## Exercise goal
Give again exactly the lines that stretch from the one with "The official publication" to the end of the data below, including both of those lines and nothing else.

## Record excerpts
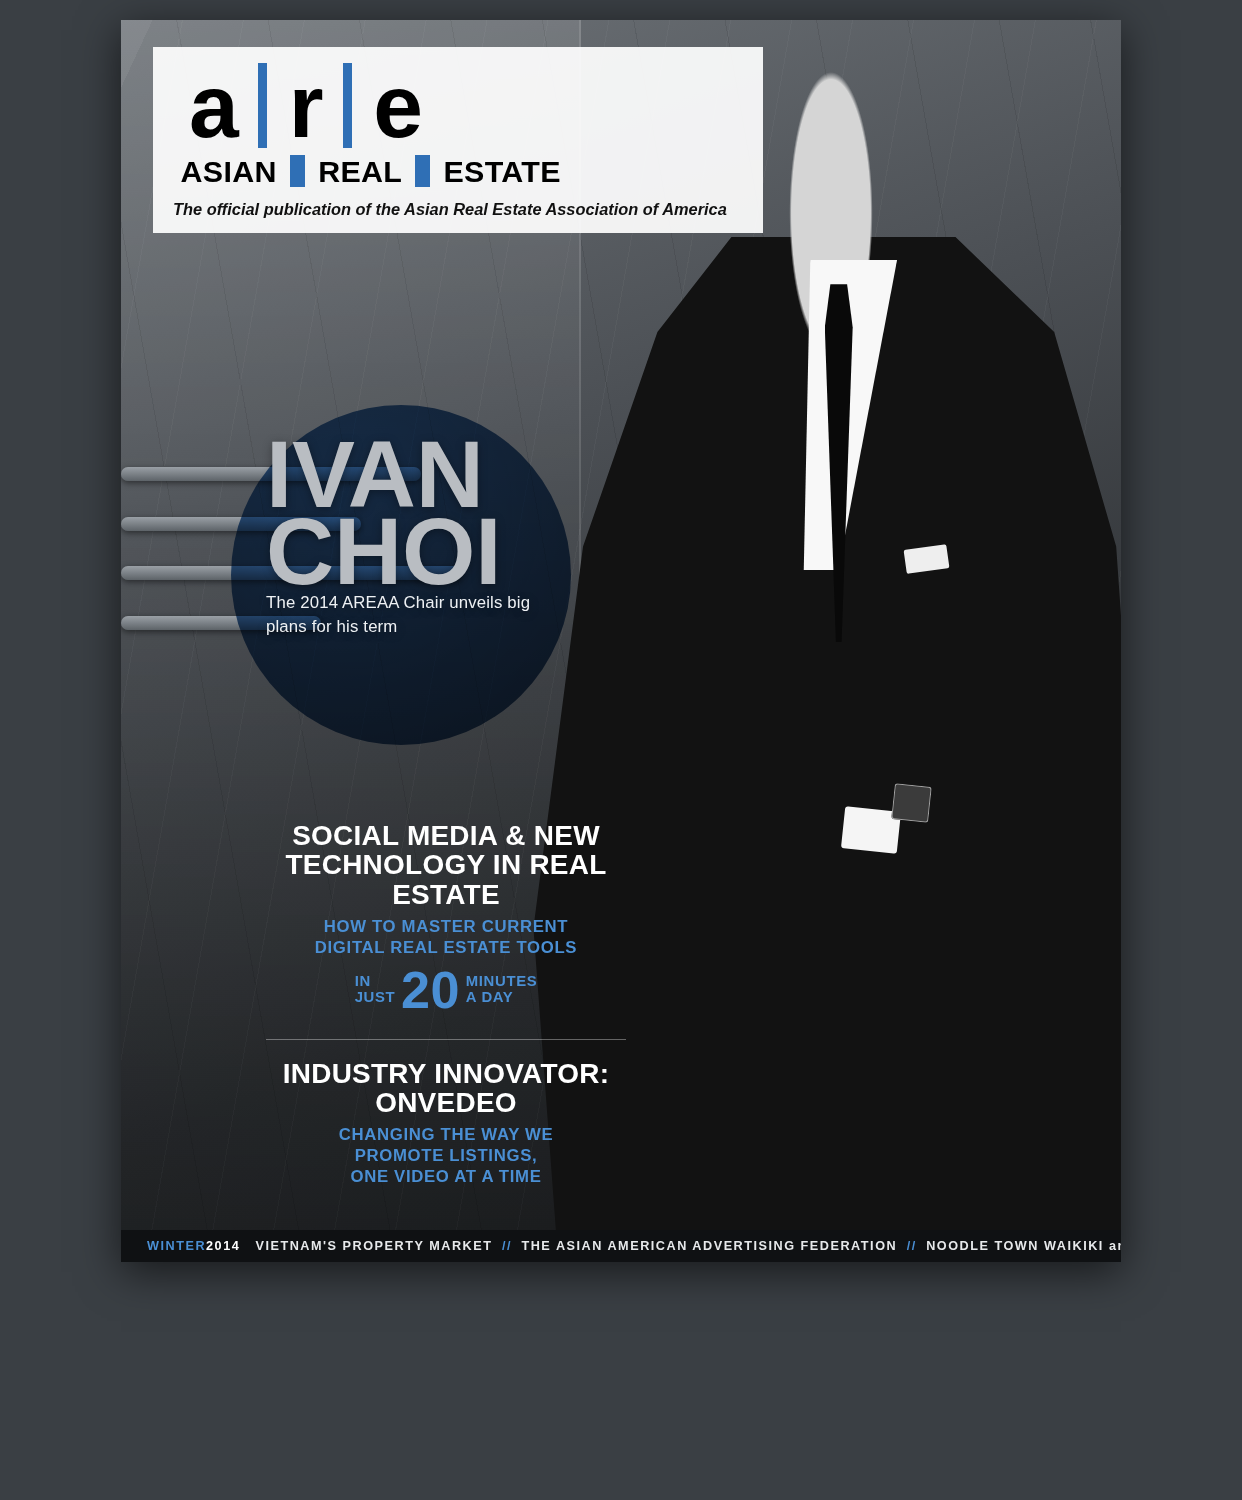a r e
ASIAN REAL ESTATE
The official publication of the Asian Real Estate Association of America
IVAN CHOI The 2014 AREAA Chair unveils big plans for his term
Social Media & New
Technology in Real Estate
How to master current
digital real estate tools
IN
JUST 20 MINUTES
A DAY
Industry Innovator: Onvedeo
Changing the way we
promote listings,
one video at a time
WINTER2014 Vietnam's Property Market // The Asian American Advertising Federation // Noodle Town Waikiki and More…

## Answer for this exercise
The official publication of the Asian Real Estate Association of America
IVAN CHOI The 2014 AREAA Chair unveils big plans for his term
Social Media & New
Technology in Real Estate
How to master current
digital real estate tools
IN
JUST 20 MINUTES
A DAY
Industry Innovator: Onvedeo
Changing the way we
promote listings,
one video at a time
WINTER2014 Vietnam's Property Market // The Asian American Advertising Federation // Noodle Town Waikiki and More…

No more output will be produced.